Saved entries
▶

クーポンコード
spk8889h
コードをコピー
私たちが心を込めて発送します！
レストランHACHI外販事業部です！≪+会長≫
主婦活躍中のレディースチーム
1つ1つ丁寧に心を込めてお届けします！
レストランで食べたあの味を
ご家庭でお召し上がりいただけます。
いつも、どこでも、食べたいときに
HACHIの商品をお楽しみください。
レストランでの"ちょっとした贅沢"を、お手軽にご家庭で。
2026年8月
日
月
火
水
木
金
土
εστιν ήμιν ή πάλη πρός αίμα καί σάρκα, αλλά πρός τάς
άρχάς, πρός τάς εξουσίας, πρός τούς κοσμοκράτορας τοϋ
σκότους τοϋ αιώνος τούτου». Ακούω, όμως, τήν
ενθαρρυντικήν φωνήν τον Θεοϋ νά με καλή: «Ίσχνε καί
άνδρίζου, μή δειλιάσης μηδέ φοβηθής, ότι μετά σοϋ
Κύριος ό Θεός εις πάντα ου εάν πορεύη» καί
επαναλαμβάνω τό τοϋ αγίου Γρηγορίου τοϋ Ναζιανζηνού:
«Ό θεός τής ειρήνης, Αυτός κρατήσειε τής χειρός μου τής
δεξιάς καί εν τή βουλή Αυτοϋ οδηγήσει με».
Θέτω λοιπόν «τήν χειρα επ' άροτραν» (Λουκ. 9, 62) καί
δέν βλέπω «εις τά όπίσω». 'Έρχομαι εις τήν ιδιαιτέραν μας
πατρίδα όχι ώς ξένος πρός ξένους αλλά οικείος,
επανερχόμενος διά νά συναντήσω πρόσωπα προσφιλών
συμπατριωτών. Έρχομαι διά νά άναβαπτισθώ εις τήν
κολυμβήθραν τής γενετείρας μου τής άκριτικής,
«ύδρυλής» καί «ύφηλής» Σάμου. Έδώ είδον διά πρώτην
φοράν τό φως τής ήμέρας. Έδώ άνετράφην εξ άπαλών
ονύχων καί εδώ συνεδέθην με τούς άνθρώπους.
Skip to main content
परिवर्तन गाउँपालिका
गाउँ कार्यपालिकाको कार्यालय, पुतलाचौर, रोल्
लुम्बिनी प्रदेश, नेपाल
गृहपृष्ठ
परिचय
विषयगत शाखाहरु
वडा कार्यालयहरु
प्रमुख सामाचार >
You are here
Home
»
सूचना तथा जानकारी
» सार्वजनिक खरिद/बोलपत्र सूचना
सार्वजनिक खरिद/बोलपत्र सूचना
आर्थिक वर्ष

◀

_Work order:_
Your answer must be the number of lines above that contain the word "Έρχομαι", stated alone.

_Exercise solution:_
2